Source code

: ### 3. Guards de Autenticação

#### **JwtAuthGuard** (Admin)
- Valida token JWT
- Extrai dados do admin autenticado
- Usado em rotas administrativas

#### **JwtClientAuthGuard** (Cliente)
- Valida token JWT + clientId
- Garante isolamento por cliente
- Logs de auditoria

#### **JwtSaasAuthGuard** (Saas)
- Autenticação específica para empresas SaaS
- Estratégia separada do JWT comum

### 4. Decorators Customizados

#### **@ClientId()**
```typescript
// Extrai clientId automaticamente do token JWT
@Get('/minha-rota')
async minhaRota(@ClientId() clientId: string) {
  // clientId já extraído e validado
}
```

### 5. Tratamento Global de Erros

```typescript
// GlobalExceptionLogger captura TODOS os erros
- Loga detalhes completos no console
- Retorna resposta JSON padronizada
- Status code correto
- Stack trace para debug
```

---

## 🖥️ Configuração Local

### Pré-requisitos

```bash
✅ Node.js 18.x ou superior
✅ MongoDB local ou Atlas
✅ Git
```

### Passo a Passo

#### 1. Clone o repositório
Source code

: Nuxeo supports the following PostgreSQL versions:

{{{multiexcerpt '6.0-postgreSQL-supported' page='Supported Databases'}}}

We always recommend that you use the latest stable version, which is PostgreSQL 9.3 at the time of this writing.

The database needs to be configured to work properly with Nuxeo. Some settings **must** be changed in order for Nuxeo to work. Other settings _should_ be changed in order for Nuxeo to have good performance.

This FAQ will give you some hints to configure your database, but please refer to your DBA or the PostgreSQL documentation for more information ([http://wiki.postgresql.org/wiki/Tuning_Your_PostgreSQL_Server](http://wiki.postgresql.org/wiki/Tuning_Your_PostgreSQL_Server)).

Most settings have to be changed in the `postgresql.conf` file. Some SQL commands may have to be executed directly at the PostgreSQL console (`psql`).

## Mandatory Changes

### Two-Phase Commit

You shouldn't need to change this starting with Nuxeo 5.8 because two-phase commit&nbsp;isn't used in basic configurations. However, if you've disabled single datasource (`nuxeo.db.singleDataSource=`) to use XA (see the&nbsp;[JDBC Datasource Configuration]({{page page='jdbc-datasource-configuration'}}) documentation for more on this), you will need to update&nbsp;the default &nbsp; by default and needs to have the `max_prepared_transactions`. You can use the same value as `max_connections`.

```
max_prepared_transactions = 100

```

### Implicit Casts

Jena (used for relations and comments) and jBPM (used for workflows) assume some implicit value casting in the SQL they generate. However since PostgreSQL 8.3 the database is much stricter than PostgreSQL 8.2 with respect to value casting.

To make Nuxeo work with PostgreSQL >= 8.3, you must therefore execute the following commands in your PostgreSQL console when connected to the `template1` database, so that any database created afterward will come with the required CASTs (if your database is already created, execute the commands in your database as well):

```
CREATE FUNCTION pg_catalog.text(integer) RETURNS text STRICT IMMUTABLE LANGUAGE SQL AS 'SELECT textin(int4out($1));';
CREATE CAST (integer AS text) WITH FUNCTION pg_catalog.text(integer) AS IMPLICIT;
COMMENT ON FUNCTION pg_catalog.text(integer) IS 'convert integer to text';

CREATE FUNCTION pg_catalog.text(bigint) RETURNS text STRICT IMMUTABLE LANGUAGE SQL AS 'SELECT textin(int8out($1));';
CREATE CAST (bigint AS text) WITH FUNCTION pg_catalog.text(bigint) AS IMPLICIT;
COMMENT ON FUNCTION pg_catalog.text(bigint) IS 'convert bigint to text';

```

• • • • • • •

TASK INSTRUCTIONS:
Copy the records above exactly, please, but only from the first line through the line containing "#### **@ClientId()**".

SOLUTION:
Source code

: ### 3. Guards de Autenticação

#### **JwtAuthGuard** (Admin)
- Valida token JWT
- Extrai dados do admin autenticado
- Usado em rotas administrativas

#### **JwtClientAuthGuard** (Cliente)
- Valida token JWT + clientId
- Garante isolamento por cliente
- Logs de auditoria

#### **JwtSaasAuthGuard** (Saas)
- Autenticação específica para empresas SaaS
- Estratégia separada do JWT comum

### 4. Decorators Customizados

#### **@ClientId()**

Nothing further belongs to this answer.